Un cauchemar sous les cendres
Le volcan Mayon a fait 77 000 évacués
GUINOBATAN | (AFP) Edna Orila, épouse de paysan philippin, raconte comment elle se fraye un chemin parmi les déjections humaines pour trouver un endroit où dormir dans la minuscule pièce qu’elle partage avec 55 autres évacués dont la vie est à nouveau bouleversée par le volcan Mayon.
Le majestueux et magnifique volcan qui domine la région au sud-est de Manille, également touchée chaque année par des typhons meurtriers, crache des nuages de fumée géants et de la lave incandescente depuis près de deux semaines.
Célèbre aux Philippines pour la quasi-perfection de son cône, le Mayon culmine à 2460 mètres et est considéré comme le plus instable des 22 volcans philippins en activité.
Mme Orila, 53 ans, dit qu’elle est « évacuée depuis la naissance ». Elle vit un cauchemar récurrent, contrainte à fuir régulièrement la ferme où sa famille cultive des légumes à sept kilomètres du cratère du Mayon.
« C’est éprouvant ici. Nous sommes entassés avec des inconnus. Il y a des enfants, il y a des personnes âgées. »
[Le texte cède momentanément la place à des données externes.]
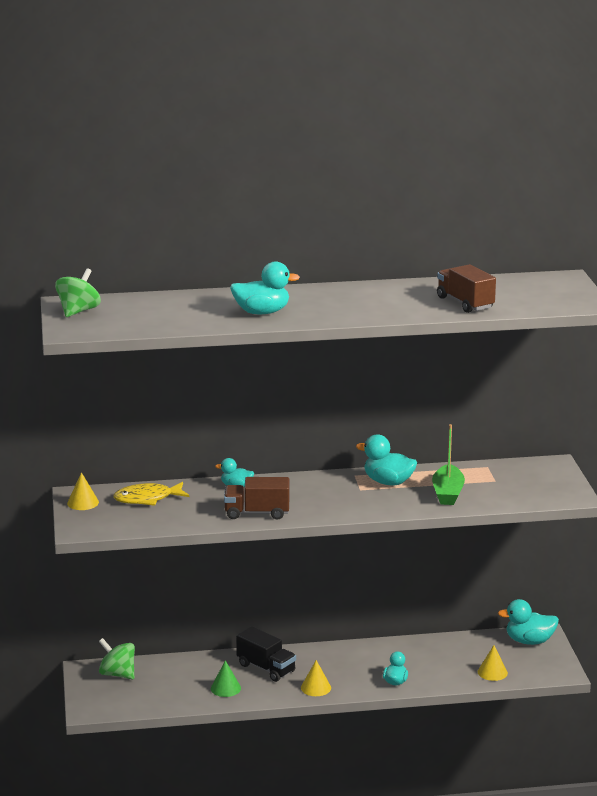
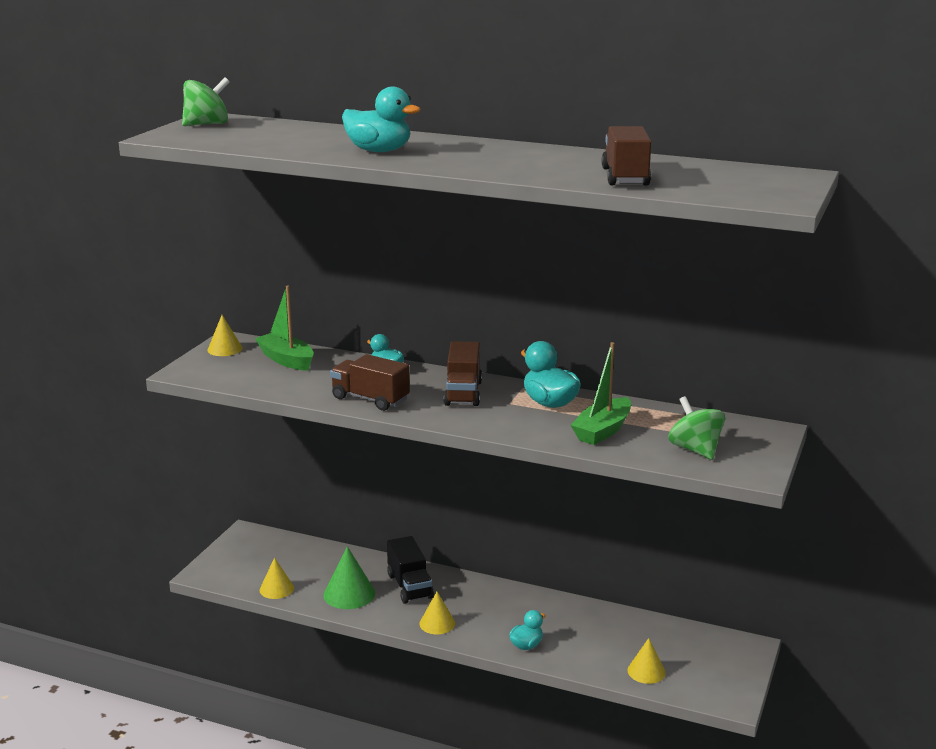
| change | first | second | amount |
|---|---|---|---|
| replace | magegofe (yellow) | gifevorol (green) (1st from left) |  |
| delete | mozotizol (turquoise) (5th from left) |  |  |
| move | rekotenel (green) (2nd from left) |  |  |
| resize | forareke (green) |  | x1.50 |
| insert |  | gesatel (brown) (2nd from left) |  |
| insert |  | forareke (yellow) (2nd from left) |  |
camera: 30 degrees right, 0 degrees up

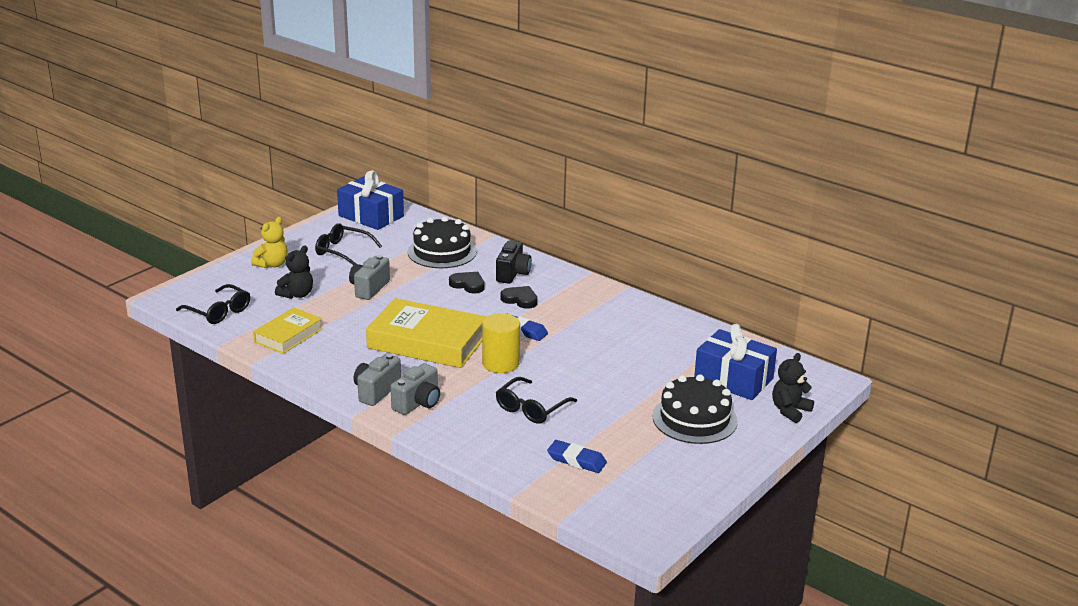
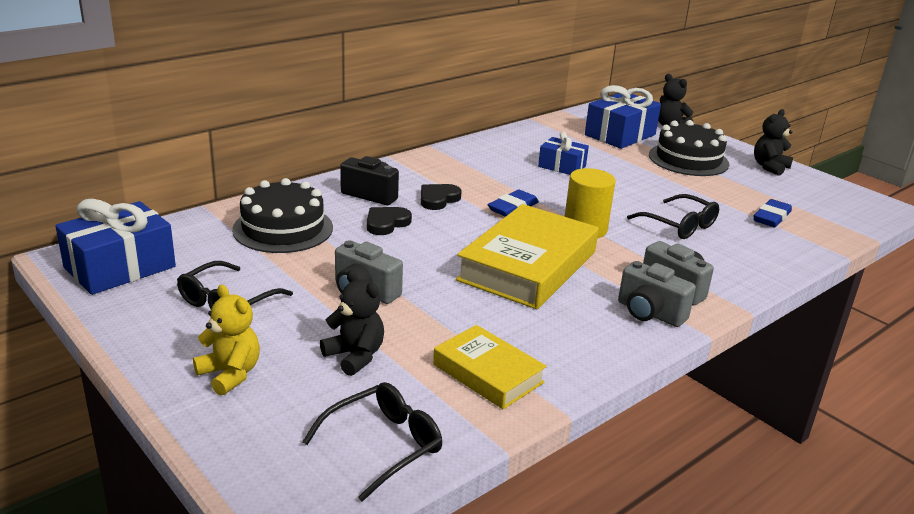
| change | first | second | amount |
|---|---|---|---|
| insert |  | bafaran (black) (3rd from left) |  |
| insert |  | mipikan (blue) (2nd from left) |  |
camera: 80 degrees left, 0 degrees up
Elle se confie dans la cour d’une école de Guinobatan qui sert d’abri d’urgence aux évacués. Des chemises et des sous-vêtements sèchent sur des cordes à linge.
« Il y a une femme de 93 ans qui enlève sa couche le soir et qui défèque dans notre pièce. Je dois la contourner. J’essaye d’être compréhensive, car elle est vieille et malade », soupire Mme Orila.
DÉSASTRE SANITAIRE
Les autorités ont imposé un « no man’s land » autour du volcan, craignant une éruption dangereuse imminente. Plus de 77 000 évacués s’entassent dans des abris bondés, où ils devront selon toute vraisemblance passer des mois entiers.
Ceux qui n’ont pas été évacués respirent des cendres volcaniques qui provoquent des infections respiratoires, expliquent les autorités sanitaires.
Le Mayon projette jusqu’à cinq kilomètres dans les airs des panaches de cendres qui transforment le jour en nuit. Les toits et les arbres sont blancs. Les gens utilisent des masques de fortune pour se protéger le visage en tentant de vaquer à leurs occupations.
Mais la situation est bien pire dans les centres d’évacuation. Jusqu’à 80 personnes vivent dans une seule pièce initialement destinée à 20 écoliers, partageant un urinoir, souvent sans toilettes véritables.
Le résultat est un cauchemar sanitaire.